Le projet est né de la rencontre entre Philippe Courtet, psychiatre et responsable du département psychiatrie DUPUP du CHU de Montpellier, et les équipes du MO.CO, déjà bien rodées quant à l’organisation d’ateliers artistiques et culturels à destination des publics en fragilité. « Nous avions déjà développé un programme en réalité virtuelle pour le service anorexie, nous intervenons également auprès de la ludothèque du CHU pour les enfants hospitalisés et leurs parents, énumère Stéphanie Delpeuch. Ces actions font vraiment partie de la mission de service public que nous nous devons de remplir en tant qu’équipement culturel ».

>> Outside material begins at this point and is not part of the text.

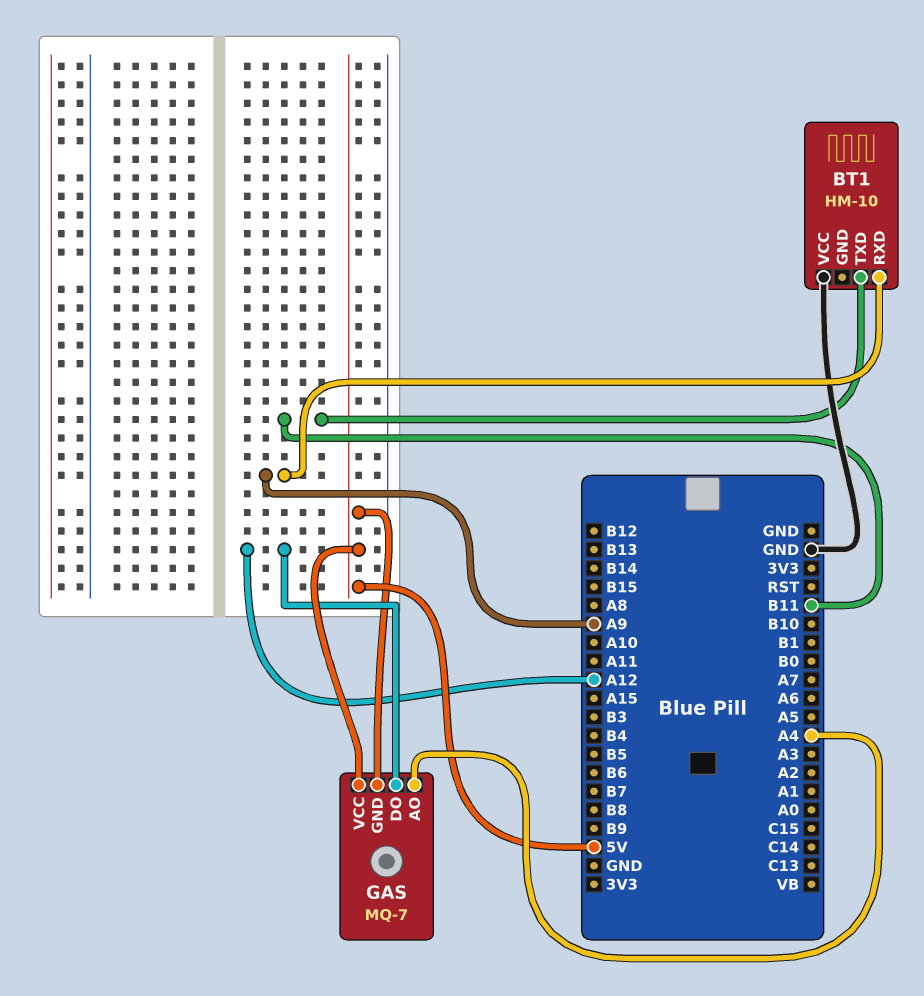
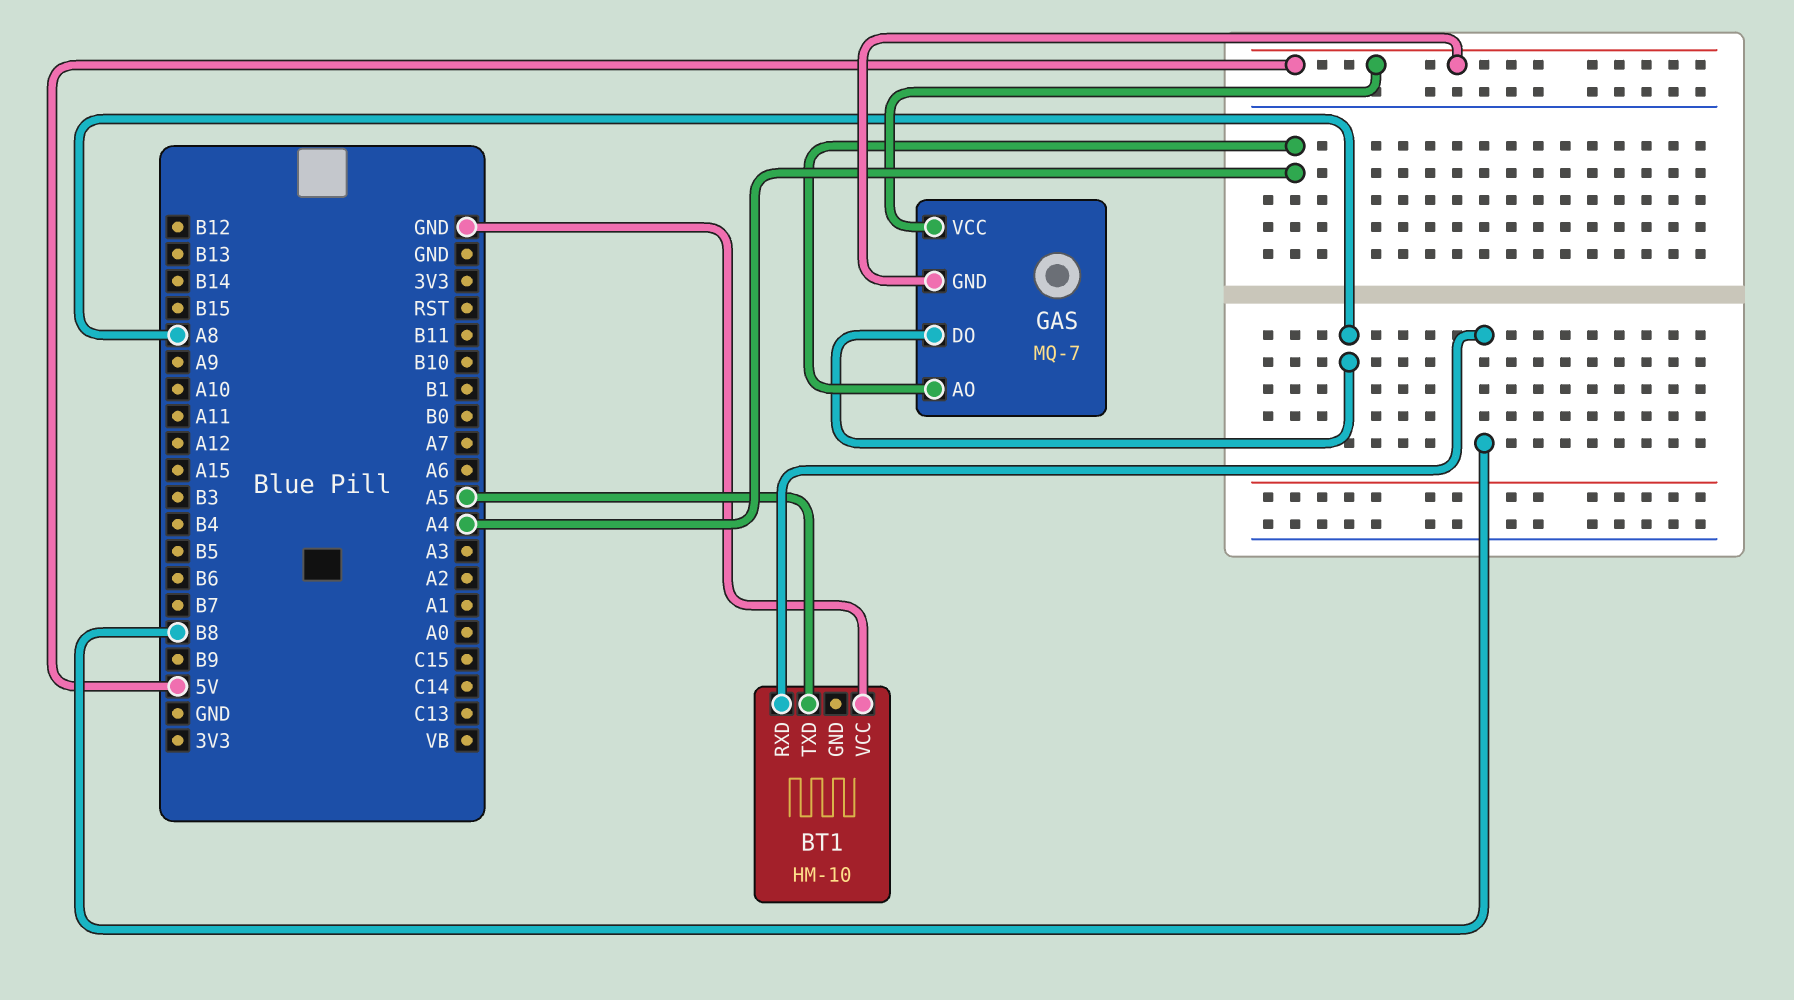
BT1 pin RXD: A9 -> B8
BT1 pin TXD: B11 -> A5
GAS pin DO: A12 -> A8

Pour « L’Art sur ordonnance », les patients adressés par le DUPUP du CHU de Montpellier bénéficient d’un programme complet comprenant des rencontres avec les œuvres et les artistes, des visites d’expositions et des ateliers de pratique artistique conçus spécifiquement par des artistes invités. La plasticienne Bianca Bondi a ainsi proposé des séances de « Scrying » — une technique proche de l’auto-hypnose permettant d’explorer le subconscient. Et à l’issue, les participants ont réalisé des aquarelles inspirées de leurs visions. Quant à elle, la chorégraphe Anne Lopez a conçu un atelier de pratique chorégraphique en lien avec les œuvres exposées au MO.CO. En binômes, des internes en psychiatrie et des étudiants en art de MO.CO. Esba ont suivi tous ces ateliers pour mettre en récit cette belle expérience collective.
Renouvelé avec succès en 2023, les équipes préparent déjà la prochaine édition de ce projet pilote pour lequel des études scientifiques sont prévues afin d’évaluer l’impact de l’intervention artistique sur le bien-être mental des patients, leur anxiété et leur qualité de vie. « Le point de départ a été la rencontre avec le service de psychiatrie du CHU, mais, à terme, l’idée serait d’ouvrir le programme, pourquoi pas avec des personnes ayant des troubles cognitifs comme Alzheimer », ajoute Stéphanie Delpeuch Ce n’est plus à prouver : l’art fait un bien fou. Il n’y a plus qu’à renouveler l’ordonnance.